Dieb, William, Maceál und David nahmen die Zuhörer erneut mit auf eine musikalische Reise durch das schottische Hochland und die irische Ebenen und zeigten sich bei ihren Jigs, Reels und Balladen als gekonnte Multi-Instrumentalisten. So sangen und spielten die vier Musiker auf Geige, Tin Whistle, Gitouki, Ziehharmonika sowie verschiedenen Pipes und gaben den Rhythmus mit der traditionellen Bodhrán an.

Gekleidet wie gewohnt in mittelalterliche Kilts, spielte die Liveband ein großes Repertoire an Klassikern und Hits. Dabei gaben sie den Spaß an der Musik an die direkt vor ihnen mitfeiernden Zuhörer weiter.

Neben „Whiskey in the jar“ sorgten sie besonders mit der langsamen Liebes-Ballade „Caledonia“, dem am meisten gewünschten Stück der Band, für Furore.

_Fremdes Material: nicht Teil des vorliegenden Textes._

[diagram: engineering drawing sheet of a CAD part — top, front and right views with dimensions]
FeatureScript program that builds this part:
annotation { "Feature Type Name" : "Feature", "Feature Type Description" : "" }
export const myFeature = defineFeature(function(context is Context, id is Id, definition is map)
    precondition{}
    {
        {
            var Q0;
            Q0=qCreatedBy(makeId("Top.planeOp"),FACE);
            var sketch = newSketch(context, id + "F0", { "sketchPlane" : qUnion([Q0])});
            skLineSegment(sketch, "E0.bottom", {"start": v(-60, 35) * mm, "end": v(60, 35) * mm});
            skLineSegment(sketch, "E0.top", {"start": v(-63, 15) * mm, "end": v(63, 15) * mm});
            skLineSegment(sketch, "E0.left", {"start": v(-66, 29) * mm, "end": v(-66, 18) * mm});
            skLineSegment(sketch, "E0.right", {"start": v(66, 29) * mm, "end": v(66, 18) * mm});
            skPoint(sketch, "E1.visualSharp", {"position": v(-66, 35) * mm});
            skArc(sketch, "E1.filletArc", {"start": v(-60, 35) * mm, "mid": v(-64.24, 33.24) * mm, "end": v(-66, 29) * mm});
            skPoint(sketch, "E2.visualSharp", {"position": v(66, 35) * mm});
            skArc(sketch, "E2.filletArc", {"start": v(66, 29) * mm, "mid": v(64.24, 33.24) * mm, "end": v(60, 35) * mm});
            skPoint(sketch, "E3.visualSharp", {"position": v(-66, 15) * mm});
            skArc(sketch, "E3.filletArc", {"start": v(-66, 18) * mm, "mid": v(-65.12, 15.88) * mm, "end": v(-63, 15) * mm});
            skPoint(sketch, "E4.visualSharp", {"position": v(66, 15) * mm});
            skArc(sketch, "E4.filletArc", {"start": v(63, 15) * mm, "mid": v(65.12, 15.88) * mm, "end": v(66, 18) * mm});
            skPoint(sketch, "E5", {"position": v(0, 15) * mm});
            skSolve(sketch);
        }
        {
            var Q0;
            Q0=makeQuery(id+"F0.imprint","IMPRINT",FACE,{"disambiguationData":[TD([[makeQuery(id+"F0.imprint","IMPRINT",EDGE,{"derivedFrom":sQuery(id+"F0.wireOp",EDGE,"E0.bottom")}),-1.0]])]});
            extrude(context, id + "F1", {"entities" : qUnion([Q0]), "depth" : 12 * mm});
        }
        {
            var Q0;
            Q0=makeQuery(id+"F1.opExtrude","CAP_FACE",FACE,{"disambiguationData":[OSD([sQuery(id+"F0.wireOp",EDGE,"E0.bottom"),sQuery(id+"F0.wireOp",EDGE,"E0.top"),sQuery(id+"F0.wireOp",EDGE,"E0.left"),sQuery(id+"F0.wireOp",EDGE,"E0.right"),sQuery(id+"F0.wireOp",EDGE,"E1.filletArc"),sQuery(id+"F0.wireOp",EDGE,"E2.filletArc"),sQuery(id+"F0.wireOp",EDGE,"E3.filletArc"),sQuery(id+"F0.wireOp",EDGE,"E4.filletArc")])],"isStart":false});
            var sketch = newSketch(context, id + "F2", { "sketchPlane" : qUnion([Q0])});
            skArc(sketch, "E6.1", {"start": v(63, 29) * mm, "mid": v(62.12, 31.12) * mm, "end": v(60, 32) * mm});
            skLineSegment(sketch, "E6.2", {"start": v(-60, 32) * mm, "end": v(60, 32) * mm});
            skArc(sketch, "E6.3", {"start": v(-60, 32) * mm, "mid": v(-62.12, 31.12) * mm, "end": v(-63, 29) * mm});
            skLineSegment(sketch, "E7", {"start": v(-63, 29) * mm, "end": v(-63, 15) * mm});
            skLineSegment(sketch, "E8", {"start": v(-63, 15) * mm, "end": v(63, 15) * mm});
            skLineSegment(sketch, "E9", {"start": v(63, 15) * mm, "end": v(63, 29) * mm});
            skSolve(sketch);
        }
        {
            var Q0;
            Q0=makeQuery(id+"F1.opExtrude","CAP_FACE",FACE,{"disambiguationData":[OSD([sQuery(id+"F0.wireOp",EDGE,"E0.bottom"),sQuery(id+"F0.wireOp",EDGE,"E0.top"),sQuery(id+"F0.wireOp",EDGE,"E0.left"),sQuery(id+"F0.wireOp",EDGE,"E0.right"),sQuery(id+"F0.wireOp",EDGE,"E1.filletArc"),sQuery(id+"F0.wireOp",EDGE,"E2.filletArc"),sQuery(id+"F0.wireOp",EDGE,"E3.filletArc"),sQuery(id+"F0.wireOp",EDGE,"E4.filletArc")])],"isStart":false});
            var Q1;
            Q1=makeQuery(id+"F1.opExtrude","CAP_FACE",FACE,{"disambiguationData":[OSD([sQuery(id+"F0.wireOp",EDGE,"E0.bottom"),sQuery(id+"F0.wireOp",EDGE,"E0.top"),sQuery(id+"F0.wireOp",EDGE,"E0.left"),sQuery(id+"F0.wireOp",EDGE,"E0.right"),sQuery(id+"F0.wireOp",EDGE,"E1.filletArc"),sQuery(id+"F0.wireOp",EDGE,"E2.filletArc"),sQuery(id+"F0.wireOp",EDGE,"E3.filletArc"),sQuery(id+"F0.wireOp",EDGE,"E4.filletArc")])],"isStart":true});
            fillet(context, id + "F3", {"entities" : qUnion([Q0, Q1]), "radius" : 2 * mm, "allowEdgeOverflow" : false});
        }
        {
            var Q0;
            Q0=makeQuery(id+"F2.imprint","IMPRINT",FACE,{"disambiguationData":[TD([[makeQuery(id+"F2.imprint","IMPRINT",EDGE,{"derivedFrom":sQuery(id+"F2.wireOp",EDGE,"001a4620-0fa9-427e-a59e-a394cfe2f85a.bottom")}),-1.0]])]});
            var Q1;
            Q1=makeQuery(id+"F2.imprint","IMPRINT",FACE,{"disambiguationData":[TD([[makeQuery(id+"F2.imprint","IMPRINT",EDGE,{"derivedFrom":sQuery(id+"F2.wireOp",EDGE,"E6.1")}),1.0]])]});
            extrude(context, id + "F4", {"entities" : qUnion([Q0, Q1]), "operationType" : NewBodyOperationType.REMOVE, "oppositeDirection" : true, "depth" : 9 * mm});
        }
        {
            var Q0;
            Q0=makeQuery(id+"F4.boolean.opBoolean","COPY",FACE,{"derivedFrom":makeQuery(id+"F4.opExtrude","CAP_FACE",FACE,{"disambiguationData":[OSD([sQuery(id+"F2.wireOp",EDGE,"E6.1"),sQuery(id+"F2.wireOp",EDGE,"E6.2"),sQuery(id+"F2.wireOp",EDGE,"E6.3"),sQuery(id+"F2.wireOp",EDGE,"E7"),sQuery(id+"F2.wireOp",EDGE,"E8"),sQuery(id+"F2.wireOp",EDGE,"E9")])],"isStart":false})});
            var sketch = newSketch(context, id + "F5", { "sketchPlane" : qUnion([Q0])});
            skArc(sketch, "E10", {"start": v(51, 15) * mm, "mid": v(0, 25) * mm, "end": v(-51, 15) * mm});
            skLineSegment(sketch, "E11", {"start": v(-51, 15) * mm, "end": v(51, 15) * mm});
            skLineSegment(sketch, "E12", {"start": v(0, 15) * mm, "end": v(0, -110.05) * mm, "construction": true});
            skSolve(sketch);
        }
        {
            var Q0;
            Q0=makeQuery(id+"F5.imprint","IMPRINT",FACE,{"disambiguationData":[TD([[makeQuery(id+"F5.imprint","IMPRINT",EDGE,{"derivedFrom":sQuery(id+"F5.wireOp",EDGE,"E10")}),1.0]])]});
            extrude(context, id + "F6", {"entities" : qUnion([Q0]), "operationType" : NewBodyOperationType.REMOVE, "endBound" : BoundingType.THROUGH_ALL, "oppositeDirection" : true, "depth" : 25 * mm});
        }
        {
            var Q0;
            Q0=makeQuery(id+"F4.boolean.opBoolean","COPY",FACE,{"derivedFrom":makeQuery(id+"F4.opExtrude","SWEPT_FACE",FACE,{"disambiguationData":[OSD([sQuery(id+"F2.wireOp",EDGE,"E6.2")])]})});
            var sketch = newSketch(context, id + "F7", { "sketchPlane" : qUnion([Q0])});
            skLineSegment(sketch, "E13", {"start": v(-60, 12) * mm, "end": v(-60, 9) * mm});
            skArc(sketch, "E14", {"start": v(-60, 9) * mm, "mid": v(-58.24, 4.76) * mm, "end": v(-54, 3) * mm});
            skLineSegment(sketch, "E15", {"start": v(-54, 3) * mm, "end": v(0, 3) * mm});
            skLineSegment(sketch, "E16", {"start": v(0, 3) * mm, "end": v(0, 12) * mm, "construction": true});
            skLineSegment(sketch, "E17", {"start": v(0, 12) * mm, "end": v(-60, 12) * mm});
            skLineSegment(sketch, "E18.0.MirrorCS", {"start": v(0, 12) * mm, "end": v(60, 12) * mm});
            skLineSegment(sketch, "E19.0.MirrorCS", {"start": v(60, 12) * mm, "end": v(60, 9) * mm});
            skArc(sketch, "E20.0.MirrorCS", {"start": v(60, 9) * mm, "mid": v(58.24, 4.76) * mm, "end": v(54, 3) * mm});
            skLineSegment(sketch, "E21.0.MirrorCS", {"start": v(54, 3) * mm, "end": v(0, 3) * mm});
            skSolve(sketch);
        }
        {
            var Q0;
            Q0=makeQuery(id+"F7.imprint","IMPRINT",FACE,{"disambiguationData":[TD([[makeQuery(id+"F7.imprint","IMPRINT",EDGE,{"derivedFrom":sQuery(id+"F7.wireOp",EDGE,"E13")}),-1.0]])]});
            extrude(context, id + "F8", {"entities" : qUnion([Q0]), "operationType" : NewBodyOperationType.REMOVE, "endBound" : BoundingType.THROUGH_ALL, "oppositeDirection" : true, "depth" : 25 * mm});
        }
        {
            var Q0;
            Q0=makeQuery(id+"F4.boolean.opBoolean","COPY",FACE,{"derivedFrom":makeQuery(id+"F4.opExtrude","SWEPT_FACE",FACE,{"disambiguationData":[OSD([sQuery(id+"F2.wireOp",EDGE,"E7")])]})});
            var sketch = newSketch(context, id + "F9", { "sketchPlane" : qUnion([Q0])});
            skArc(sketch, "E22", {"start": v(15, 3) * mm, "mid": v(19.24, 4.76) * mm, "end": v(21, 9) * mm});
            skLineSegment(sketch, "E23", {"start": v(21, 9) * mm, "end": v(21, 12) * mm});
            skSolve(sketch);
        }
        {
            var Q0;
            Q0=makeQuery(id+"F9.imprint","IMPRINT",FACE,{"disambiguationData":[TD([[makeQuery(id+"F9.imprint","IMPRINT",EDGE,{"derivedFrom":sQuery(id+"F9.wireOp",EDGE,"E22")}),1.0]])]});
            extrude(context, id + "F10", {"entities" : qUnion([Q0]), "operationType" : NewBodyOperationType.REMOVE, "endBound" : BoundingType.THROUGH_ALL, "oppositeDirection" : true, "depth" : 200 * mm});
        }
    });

Ein Titel der Iren, der besser als viele Worte die Situation von Auseinandersetzungen in der Welt beschrieb, war „Home is where my friends are” den Maceál unter Applaus erklärte: „Die Welt besteht nicht aus Feinden, sondern aus Freunden, die man nur noch nicht kennen gelernt hat.“

Fehlen durfte auch der Feuerauftritt nicht, der bereits zuvor mit einigen Pyro-Zündungen angekündigt wurde. Als die Bandmitglieder dann mit Fackeln in der Hand sangen und David dazu den Dudelsack spielte, kannte der Applaus keine Grenzen mehr. Das Publikum dankte es unter anderem mit einer Einlage überdimensionierter aufblasbarer weißer Hände aus Plastik, mit dem die ersten Reihen ordentlich applaudierten.

Ein Zuhörer sorgte sogar für eine spontane Änderung des Programms, als er vor die Bühne kam und sich während des Konzerts den Song „Rotkäppchen“ wünschte. Diesen, einmal als Jux bei einem anderen Gig gespielt, gibt es sonst nirgendwo auf CD zu hören. „Den wünscht sich unser Publikum seitdem immer wieder“, sagte David. Der Song hält sich nur entfernt an die Märchenvorlage, dafür liefert er umso mehr schlüpfrigere Texte.